Partial Soft-Matching Distance for Neural Representational Comparison with Partial Unit Correspondence

TL;DR

Partial soft-matching provides a principled and practical method for representational comparison under partial correspondence and achieves higher alignment precision across homologous brain areas than standard soft-matching, which is forced to match all units regardless of quality.

Abstract

Representational similarity metrics typically force all units to be matched, making them susceptible to noise and outliers common in neural representations. We extend the soft-matching distance to a partial optimal transport setting that allows some neurons to remain unmatched, yielding rotation-sensitive but robust correspondences. This partial soft-matching distance provides theoretical advantages -- relaxing strict mass conservation while maintaining interpretable transport costs -- and practical benefits through efficient neuron ranking in terms of cross-network alignment without costly iterative recomputation. In simulations, it preserves correct matches under outliers and reliably selects the correct model in noise-corrupted identification tasks. On fMRI data, it automatically excludes low-reliability voxels and produces voxel rankings by alignment quality that closely match computationally expensive brute-force approaches.

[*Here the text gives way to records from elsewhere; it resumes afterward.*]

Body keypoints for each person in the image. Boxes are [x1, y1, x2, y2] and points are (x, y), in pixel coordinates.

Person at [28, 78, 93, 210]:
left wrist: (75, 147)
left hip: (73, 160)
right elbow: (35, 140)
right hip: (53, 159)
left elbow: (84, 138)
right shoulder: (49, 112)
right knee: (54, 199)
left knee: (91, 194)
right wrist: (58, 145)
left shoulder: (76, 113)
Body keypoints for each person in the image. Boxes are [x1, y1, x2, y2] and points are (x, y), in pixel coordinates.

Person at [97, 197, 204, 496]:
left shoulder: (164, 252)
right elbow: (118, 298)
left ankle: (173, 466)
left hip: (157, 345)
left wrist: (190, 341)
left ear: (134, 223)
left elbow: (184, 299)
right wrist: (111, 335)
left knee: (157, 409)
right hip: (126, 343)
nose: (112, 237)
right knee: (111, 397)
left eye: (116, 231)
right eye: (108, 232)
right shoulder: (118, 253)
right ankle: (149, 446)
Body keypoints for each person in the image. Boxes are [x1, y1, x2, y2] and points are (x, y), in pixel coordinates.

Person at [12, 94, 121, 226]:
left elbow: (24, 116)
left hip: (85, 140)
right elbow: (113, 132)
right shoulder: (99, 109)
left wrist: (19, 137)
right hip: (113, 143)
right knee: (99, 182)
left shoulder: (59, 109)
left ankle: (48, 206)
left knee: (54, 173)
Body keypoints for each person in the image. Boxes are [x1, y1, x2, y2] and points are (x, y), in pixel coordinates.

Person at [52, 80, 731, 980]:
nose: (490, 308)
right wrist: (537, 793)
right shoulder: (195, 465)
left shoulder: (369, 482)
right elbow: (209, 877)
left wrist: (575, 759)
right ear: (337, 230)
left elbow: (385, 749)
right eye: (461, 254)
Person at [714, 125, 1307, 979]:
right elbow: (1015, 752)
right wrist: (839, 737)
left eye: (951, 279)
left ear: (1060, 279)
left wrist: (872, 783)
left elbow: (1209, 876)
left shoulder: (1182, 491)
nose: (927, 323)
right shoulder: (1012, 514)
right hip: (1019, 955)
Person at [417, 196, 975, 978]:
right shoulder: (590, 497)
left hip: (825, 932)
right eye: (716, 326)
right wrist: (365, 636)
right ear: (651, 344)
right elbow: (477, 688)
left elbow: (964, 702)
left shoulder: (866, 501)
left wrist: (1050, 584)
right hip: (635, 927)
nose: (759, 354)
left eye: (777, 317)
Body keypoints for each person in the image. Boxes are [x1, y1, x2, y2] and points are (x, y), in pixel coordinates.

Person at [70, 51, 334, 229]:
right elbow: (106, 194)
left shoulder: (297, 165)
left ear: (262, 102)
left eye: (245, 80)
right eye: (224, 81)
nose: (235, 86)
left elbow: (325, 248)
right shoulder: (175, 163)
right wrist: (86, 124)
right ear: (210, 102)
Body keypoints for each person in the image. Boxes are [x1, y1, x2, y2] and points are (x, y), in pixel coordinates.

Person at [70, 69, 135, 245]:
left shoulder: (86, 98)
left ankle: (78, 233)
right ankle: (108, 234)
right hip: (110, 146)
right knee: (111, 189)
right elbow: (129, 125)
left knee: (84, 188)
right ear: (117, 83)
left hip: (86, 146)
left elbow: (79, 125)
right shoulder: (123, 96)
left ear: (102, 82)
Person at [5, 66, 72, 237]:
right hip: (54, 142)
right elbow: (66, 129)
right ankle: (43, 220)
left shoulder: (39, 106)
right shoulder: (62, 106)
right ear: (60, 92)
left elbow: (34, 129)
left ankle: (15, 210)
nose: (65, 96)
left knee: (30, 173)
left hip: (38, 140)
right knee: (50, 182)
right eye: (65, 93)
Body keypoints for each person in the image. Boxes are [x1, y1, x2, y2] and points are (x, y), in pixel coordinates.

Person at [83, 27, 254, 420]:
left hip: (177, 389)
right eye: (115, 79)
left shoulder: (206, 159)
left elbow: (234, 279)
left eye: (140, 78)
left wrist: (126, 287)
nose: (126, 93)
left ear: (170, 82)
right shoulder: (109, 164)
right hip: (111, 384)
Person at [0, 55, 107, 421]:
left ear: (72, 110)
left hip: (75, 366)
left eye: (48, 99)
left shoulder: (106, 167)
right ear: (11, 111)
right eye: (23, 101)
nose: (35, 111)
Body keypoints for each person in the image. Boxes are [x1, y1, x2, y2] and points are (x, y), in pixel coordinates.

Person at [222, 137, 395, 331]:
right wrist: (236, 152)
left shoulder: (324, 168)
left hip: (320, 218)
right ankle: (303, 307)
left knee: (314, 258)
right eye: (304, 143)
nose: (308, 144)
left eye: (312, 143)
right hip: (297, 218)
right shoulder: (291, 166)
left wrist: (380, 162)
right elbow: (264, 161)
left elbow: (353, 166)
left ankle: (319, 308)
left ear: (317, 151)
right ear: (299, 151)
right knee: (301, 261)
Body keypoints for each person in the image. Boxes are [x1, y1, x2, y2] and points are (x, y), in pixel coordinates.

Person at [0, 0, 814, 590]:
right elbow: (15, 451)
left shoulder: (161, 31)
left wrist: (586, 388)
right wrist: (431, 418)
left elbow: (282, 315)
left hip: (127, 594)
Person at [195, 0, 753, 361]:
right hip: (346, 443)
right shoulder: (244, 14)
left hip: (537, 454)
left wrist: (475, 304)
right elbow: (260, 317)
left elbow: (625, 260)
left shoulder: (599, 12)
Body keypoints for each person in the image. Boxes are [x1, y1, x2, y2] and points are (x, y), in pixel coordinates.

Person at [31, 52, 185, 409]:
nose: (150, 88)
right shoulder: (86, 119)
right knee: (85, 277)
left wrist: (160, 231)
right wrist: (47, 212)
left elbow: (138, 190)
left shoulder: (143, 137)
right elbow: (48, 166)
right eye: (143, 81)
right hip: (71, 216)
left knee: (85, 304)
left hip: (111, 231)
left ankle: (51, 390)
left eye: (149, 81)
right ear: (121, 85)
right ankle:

It achieves higher alignment precision across homologous brain areas than standard soft-matching, which is forced to match all units regardless of quality. In deep networks, highly matched units exhibit similar maximally exciting images, while unmatched units show divergent patterns. This ability to partition by match quality enables focused analyses, e.g., testing whether networks have privileged axes even within their most aligned subpopulations. Overall, partial soft-matching provides a principled and practical method for representational comparison under partial correspondence.

Figures (12)

• Figure 1: Partial Soft-Matching Distance for Matching Tuning Curves.(A) Two toy networks $N_A$ and $N_B$; the layer of interest for alignment is shown in red. A partial matching recovers one-to-one correspondences between units with highly similar tuning curves. Line color encodes match strength (darker = stronger). By contrast, a purely soft-matching yields a spurious pair (hatched units, red dotted line). (B) The same metric can be used to rank voxel/unit tuning-curve similarity between two subjects’ responses $\{\bm{r}_1, \bm{r}_2\}$, when exposed to the same visual stimulus.
• Figure 2: Comparison of Balanced and Partial Soft-Matching.(a) We simulate two neural representations, $\bm{X}$ and $\bm{Y}$, with 120 and 190 neurons respectively. The first 100 neurons represent pure signal, while the rest are pure noise. Red denotes all pure signal neurons in the two representations. (b) The L-curve method selects the optimal mass regularization parameter $(=90/190\approx 0.47)$, successfully discarding noisy units.
• Figure 3: Model Selection Using Partial Soft-Matching. We simulate three synthetic representations to test whether partial soft-matching correctly identifies which of two candidate models---$\bm{Y}_a$ or $\bm{Y}_b$---shares more signal with a reference population $\bm{X}$ (100 units). $\bm{Y}_a$ contains all 100 signal units from $\bm{X}$ plus 60 noise units; $\bm{Y}_b$ contains 100 units, 80 of which match $\bm{X}$. The true fraction of shared units is known a priori, marked by a vertical gray line. With the L-curve-selected regularization, partial soft-matching yields correlation scores $s_{\mathrm{partial}}(\bm{X}, \bm{Y}_a)=0.715$ and $s_{\mathrm{partial}}(\bm{X}, \bm{Y}_b)=0.645$, correctly favoring $\bm{Y}_a$. Standard soft-matching fails, with $s_{\mathrm{sm}}(\bm{X}, \bm{Y}_a) = 0.339$ and $s_{\mathrm{sm}}(\bm{X}, \bm{Y}_b) = 0.415$, incorrectly preferring $\bm{Y}_b$ due to forced matching of noise.
• Figure 4: Aligning Voxel Responses Between Different Subjects in NSD. For each area, we plot the (i) partial soft-matching score at different mass regularization values and (ii) the mean noise ceilings of the voxels that were kept at that regularization. The alignment criterion consistently identifies low noise-ceiling voxels for exclusion.
• Figure 5: Evaluating Methods for Identifying (Un)matched Neurons in Deep Networks. We compare three methods for ranking convolutional kernels by alignment between two ResNet-$18$ models trained from different random initializations on ImageNet, across early, middle, and late layers. Removing low-alignment units identified by partial soft-matching yields alignment scores nearly identical to those obtained by removing kernels ranked least important via brute-force ablations, while correlation-based rankings perform poorly.